**LISTED RECORDS**
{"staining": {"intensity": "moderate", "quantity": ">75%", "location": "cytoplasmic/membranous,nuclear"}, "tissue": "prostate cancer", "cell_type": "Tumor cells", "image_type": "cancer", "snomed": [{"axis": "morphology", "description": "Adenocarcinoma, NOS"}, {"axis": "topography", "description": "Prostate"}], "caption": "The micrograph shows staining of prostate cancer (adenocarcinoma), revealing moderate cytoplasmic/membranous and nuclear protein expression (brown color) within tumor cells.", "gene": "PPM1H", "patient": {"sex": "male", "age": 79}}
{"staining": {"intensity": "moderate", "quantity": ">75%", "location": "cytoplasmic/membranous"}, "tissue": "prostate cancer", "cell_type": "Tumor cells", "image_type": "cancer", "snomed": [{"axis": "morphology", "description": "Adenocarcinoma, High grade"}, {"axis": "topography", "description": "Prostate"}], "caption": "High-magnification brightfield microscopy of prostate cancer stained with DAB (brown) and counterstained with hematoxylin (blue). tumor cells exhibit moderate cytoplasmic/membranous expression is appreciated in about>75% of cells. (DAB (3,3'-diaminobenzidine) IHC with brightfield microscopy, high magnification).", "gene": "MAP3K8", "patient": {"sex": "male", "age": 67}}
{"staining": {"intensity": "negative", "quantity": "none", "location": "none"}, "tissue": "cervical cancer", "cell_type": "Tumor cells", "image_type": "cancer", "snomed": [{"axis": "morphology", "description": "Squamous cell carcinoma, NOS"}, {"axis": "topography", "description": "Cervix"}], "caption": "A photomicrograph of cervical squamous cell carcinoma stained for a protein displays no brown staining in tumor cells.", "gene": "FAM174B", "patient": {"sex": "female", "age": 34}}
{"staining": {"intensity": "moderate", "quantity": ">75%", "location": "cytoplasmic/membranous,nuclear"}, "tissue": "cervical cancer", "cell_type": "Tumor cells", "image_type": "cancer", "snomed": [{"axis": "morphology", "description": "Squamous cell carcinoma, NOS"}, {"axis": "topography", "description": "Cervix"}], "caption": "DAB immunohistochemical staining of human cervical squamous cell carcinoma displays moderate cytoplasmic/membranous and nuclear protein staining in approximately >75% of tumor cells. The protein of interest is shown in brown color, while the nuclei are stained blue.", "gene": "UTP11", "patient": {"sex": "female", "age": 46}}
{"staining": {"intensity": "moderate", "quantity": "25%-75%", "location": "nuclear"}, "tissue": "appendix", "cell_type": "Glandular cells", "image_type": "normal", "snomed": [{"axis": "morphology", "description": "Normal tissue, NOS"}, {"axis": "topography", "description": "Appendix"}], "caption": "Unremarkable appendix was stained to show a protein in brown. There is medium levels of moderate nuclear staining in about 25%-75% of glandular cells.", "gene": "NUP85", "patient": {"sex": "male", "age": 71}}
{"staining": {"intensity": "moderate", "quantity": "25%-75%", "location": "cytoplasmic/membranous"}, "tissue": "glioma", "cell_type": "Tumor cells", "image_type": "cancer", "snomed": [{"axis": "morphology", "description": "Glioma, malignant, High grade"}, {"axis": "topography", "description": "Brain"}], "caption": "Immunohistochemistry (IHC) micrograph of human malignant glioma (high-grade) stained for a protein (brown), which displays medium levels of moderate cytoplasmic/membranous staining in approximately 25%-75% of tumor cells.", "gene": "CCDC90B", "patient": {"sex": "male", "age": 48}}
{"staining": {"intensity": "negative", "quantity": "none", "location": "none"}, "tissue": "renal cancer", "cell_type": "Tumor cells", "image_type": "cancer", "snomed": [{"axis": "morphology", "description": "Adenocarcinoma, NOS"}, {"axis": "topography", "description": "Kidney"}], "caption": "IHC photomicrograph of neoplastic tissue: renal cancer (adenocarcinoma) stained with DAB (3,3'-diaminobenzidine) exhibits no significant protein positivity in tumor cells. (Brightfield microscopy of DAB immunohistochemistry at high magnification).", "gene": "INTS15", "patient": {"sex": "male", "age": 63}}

**WORK ITEM**
Every entry above must appear again in the reply, exactly as it stands.

**RESPONSE TO THIS TASK**
{"staining": {"intensity": "moderate", "quantity": ">75%", "location": "cytoplasmic/membranous,nuclear"}, "tissue": "prostate cancer", "cell_type": "Tumor cells", "image_type": "cancer", "snomed": [{"axis": "morphology", "description": "Adenocarcinoma, NOS"}, {"axis": "topography", "description": "Prostate"}], "caption": "The micrograph shows staining of prostate cancer (adenocarcinoma), revealing moderate cytoplasmic/membranous and nuclear protein expression (brown color) within tumor cells.", "gene": "PPM1H", "patient": {"sex": "male", "age": 79}}
{"staining": {"intensity": "moderate", "quantity": ">75%", "location": "cytoplasmic/membranous"}, "tissue": "prostate cancer", "cell_type": "Tumor cells", "image_type": "cancer", "snomed": [{"axis": "morphology", "description": "Adenocarcinoma, High grade"}, {"axis": "topography", "description": "Prostate"}], "caption": "High-magnification brightfield microscopy of prostate cancer stained with DAB (brown) and counterstained with hematoxylin (blue). tumor cells exhibit moderate cytoplasmic/membranous expression is appreciated in about>75% of cells. (DAB (3,3'-diaminobenzidine) IHC with brightfield microscopy, high magnification).", "gene": "MAP3K8", "patient": {"sex": "male", "age": 67}}
{"staining": {"intensity": "negative", "quantity": "none", "location": "none"}, "tissue": "cervical cancer", "cell_type": "Tumor cells", "image_type": "cancer", "snomed": [{"axis": "morphology", "description": "Squamous cell carcinoma, NOS"}, {"axis": "topography", "description": "Cervix"}], "caption": "A photomicrograph of cervical squamous cell carcinoma stained for a protein displays no brown staining in tumor cells.", "gene": "FAM174B", "patient": {"sex": "female", "age": 34}}
{"staining": {"intensity": "moderate", "quantity": ">75%", "location": "cytoplasmic/membranous,nuclear"}, "tissue": "cervical cancer", "cell_type": "Tumor cells", "image_type": "cancer", "snomed": [{"axis": "morphology", "description": "Squamous cell carcinoma, NOS"}, {"axis": "topography", "description": "Cervix"}], "caption": "DAB immunohistochemical staining of human cervical squamous cell carcinoma displays moderate cytoplasmic/membranous and nuclear protein staining in approximately >75% of tumor cells. The protein of interest is shown in brown color, while the nuclei are stained blue.", "gene": "UTP11", "patient": {"sex": "female", "age": 46}}
{"staining": {"intensity": "moderate", "quantity": "25%-75%", "location": "nuclear"}, "tissue": "appendix", "cell_type": "Glandular cells", "image_type": "normal", "snomed": [{"axis": "morphology", "description": "Normal tissue, NOS"}, {"axis": "topography", "description": "Appendix"}], "caption": "Unremarkable appendix was stained to show a protein in brown. There is medium levels of moderate nuclear staining in about 25%-75% of glandular cells.", "gene": "NUP85", "patient": {"sex": "male", "age": 71}}
{"staining": {"intensity": "moderate", "quantity": "25%-75%", "location": "cytoplasmic/membranous"}, "tissue": "glioma", "cell_type": "Tumor cells", "image_type": "cancer", "snomed": [{"axis": "morphology", "description": "Glioma, malignant, High grade"}, {"axis": "topography", "description": "Brain"}], "caption": "Immunohistochemistry (IHC) micrograph of human malignant glioma (high-grade) stained for a protein (brown), which displays medium levels of moderate cytoplasmic/membranous staining in approximately 25%-75% of tumor cells.", "gene": "CCDC90B", "patient": {"sex": "male", "age": 48}}
{"staining": {"intensity": "negative", "quantity": "none", "location": "none"}, "tissue": "renal cancer", "cell_type": "Tumor cells", "image_type": "cancer", "snomed": [{"axis": "morphology", "description": "Adenocarcinoma, NOS"}, {"axis": "topography", "description": "Kidney"}], "caption": "IHC photomicrograph of neoplastic tissue: renal cancer (adenocarcinoma) stained with DAB (3,3'-diaminobenzidine) exhibits no significant protein positivity in tumor cells. (Brightfield microscopy of DAB immunohistochemistry at high magnification).", "gene": "INTS15", "patient": {"sex": "male", "age": 63}}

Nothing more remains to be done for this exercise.